In 2013, Gilroy Prep performed well on the Academic Performance Index that gauges student achievement among all demographics, including white and Hispanic students, compared with other schools in the area that saw much lower performance achievement among socio-economically disadvantaged and Hispanic students, according to state statistics. Because Hollister Prep started in August, comparable figures are not available at this time of its academic metrics.
Dent said Hollister Prep’s leaders want to “change the world” in how students achieve in school.
“What we’re doing is creating six-week units based on the Common Core standards,” he said. “Our coaches will even go into other schools and coach teachers if the teachers request that.”
R.O. Hardin is one of the schools using coaches from Navigator Schools.
“In the long term, Navigator Schools will have a training division that all they’re trying to do is help bring best practices into schools and help teachers implement those as quickly as they can for the benefit, of course, of kids who live in California,” he said.

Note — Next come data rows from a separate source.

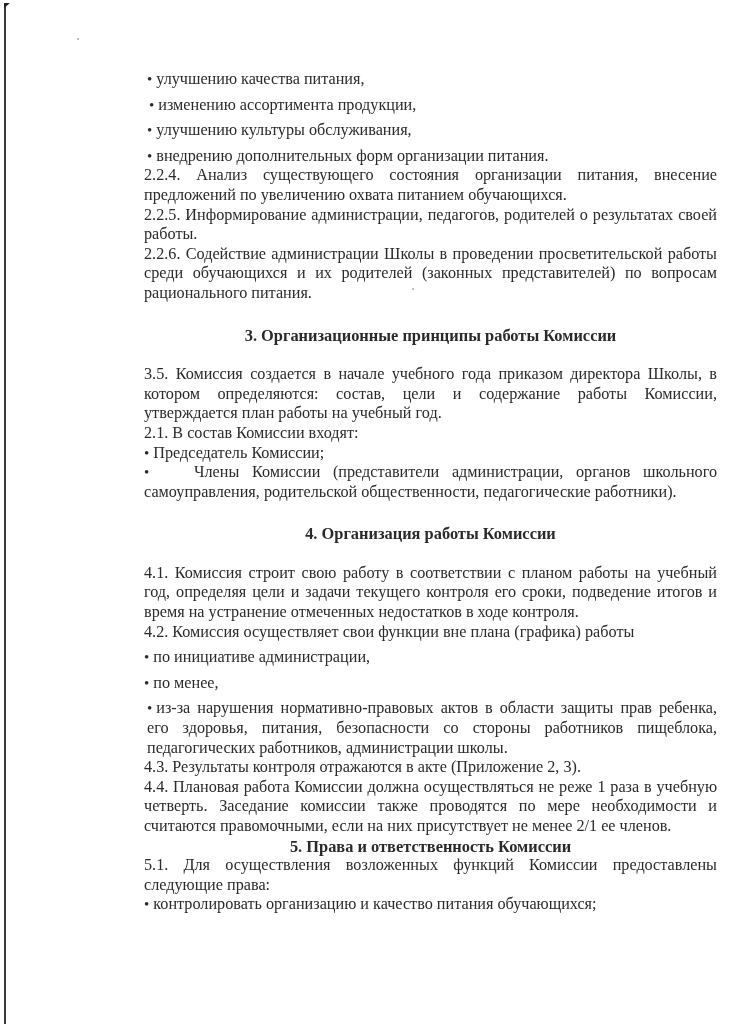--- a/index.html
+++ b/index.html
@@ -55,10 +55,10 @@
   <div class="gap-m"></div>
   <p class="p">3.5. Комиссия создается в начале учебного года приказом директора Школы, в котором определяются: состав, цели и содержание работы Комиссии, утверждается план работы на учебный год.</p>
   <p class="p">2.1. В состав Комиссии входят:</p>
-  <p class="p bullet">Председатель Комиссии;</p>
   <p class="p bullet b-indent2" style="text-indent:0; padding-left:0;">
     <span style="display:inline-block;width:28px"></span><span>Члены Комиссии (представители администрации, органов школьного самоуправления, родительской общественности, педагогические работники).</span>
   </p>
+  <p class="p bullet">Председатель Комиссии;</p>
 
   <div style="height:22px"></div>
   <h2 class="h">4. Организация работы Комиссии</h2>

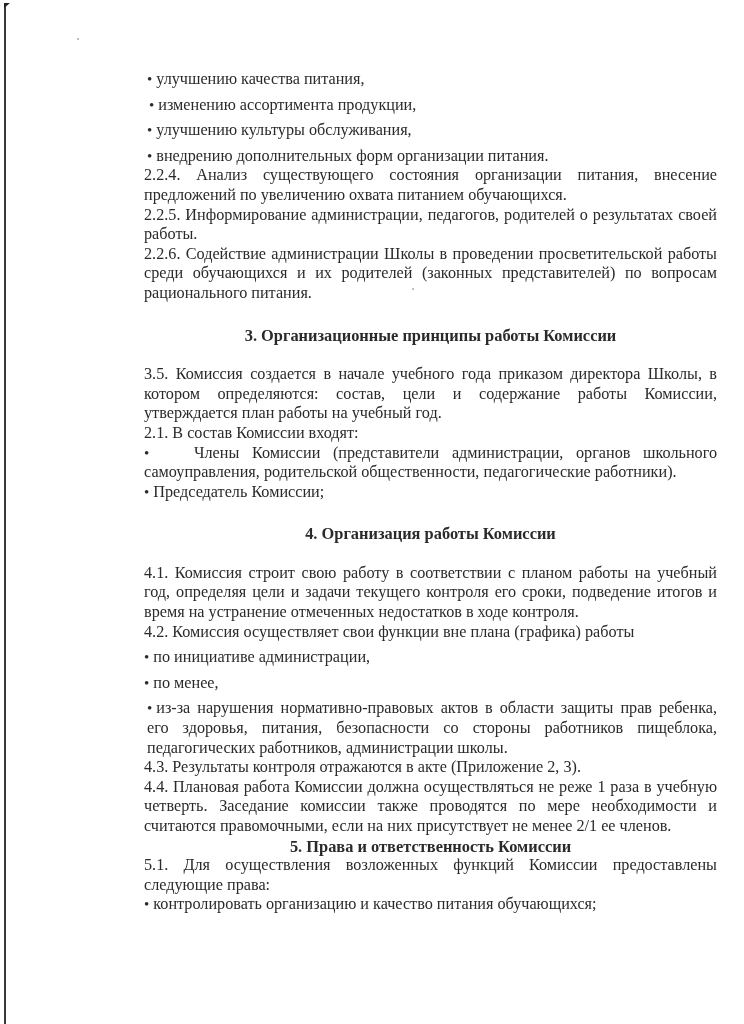--- a/index.html
+++ b/index.html
@@ -64,7 +64,7 @@
   <h2 class="h">4. Организация работы Комиссии</h2>
   <div class="gap-m"></div>
   <p class="p">4.1. Комиссия строит свою работу в соответствии с планом работы на учебный год, определяя цели и задачи текущего контроля его сроки, подведение итогов и время на устранение отмеченных недостатков в ходе контроля.</p>
-  <p class="p">4.2. Комиссия осуществляет свои функции вне плана (графика) работы</p>
+  <p class="p">3.8. Комиссия осуществляет свои функции вне плана (графика) работы</p>
   <div class="gap-s"></div>
   <p class="p bullet">по инициативе администрации,</p>
   <div class="gap-s"></div>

Dent noted that Navigator Schools is in the process of applying to start a charter school in Morgan Hill. The Morgan Hill district denied the petition on Oct. 17, and the petitioner is appealing to the Santa Clara County board of education to get it approved. Petitioners must gather at least 180 resident signatures to force the county to make facilities available to the school.
He said there are many parents in the Hollister area, especially in low-income neighborhoods, who desired better education opportunities for their children. As a result, the Hollister school held a lottery.
“A lot of parents signed up to enroll their children,” Dent said.
Now more than 180 children attend the charter school, after 400 intent-to-enroll forms were submitted by interested parents in March, Dent said.
McIntire praised the new school and its employees for being “very generous” – and providing computer equipment and staff to the elementary school. He said he expects the charter and Prop. 39 facility request will be renewed for next school year.
“It seems to me that we are very much going down a path where (Hollister Prep) is fulfilling all the commitments they said they would,” he said.